RN: It depends on their own situation. Why do they want the technology? Do they want it because they think it's so good that nobody else can beat it? Do they want it because it's not very good but they need somewhere to start from and then they'll make it good? Or do they just want it for convenience? The cost structure of their product doesn't want to handle a royalty burden, they just want to have an up-front cost, and that's it? Mostly we're talking royalties at this point, rather than outright purchases. And that's usually what most companies want to do. One or two might prefer to buy it outright, but usually the sums are not large enough for us to consider it.

DDJ: Let's talk about ink as a data type.

RN: When you think about it, there are a number of dimensions to ink as data. First of all there are the actual characteristics of ink itself. At the simplest level it is just a bitmap, just points at particular coordinate positions. At the next level, you may have the thickness of the ink. The next dimension is the time information: In which order is the ink actually put onto the page or onto the notebook or the tablet. So those are obvious direct physical attributes. But then maybe there are other types of information that you can think of, which have [affected] how people think of ink.

DDJ: Like what?

RN: There are a number of things that you can do with ink if you know that you can switch between ink and its interpretation and back again. One scenario is you have a page where [you have written a letter], and a program goes through and translates each word into its appropriate text translation. Now if you keep the ink, you can go back and see what the word actually looked like. You can imagine this as your computer secretary. Normally, you might scribble down a letter and hand it over to your secretary, who would type it up. But she can't read your writing, so she does her best....

DDJ: ...makes some guesses...

RN: ... makes some guesses, just like a recognition algorithm does. Now you go back to what you wrote. You still may not be able to read what you wrote, but it may give you some clues as to what it was. Another scenario is that you may write 25 pages of notes on some topic, and you may not want to have it all translated. But say you're looking for the note on Lexicus, for example. In this scenario, you get your program to translate all 25 pages. Now it won't get all 25 pages right, but hopefully you'll have written "Lexicus" one or two times in your notes, and you can call up that page. If you're thinking ahead, you may even have a keyword heading for each page of notes as a search item. And that brings us along to the other [aspect] of ink as a data type, and that is how ink data can be linked to other kinds of data.

DDJ: For example, by linking whole pages of uninterpreted ink by one or two keywords translated from the handwriting.

RN: You could also go to the next level. Linking leads you into language. Language will in the future be the way to get extremely high-accuracy recognition. At the moment, Lexicus uses a dictionary to increase the accuracy of its cursive-recognition system. That gets you so far. The next level would be language, where you can have grammars. This has been successfully applied to speech recognition, where it's quite common to get the accuracy up using a language model, trying to work out which word follows another word.

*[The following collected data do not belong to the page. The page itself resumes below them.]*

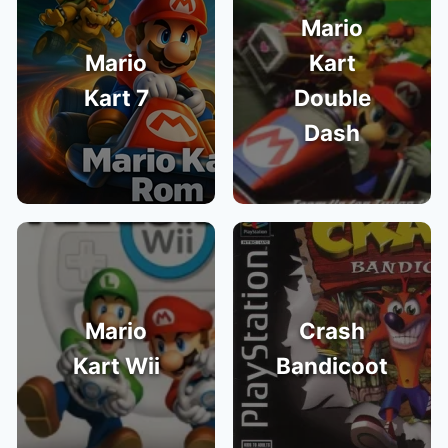
Mario
Mario
Kart
Kart 7
Double
Dash
Mario
Crash
Kart Wii
Bandicoot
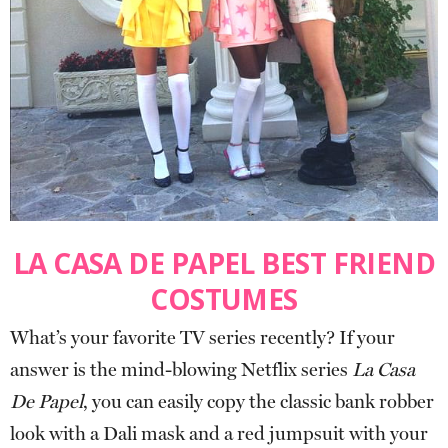
LA CASA DE PAPEL BEST FRIEND
COSTUMES
What’s your favorite TV series recently? If your
answer is the mind-blowing Netflix series
La Casa
De Papel
, you can easily copy the classic bank robber
look with a Dali mask and a red jumpsuit with your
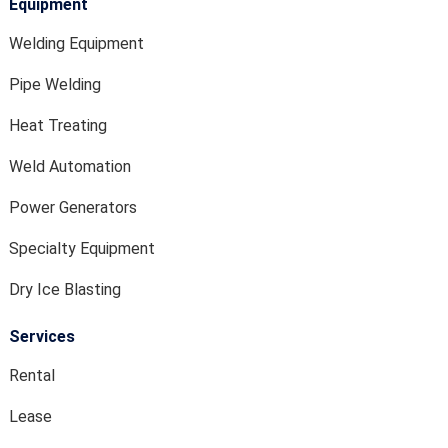
Equipment
Welding Equipment
Pipe Welding
Heat Treating
Weld Automation
Power Generators
Specialty Equipment
Dry Ice Blasting
Services
Rental
Lease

DDJ: Sounds good. What's the holdup?

RN: Unfortunately, these things take a lot of memory. It's unlikely [that we will] see this appearing until memory prices get even cheaper. But this is a natural progression for increasing the power of ink in applications.

DDJ: You're not talking about the power of the data type of ink per se, but about ink linked to other representations: text, pictorial, language.

RN: Rather than concentrate on ink as a pure data type, one should think of ink as a data type that is linked to all these other types of data. That's where people can make the most impact.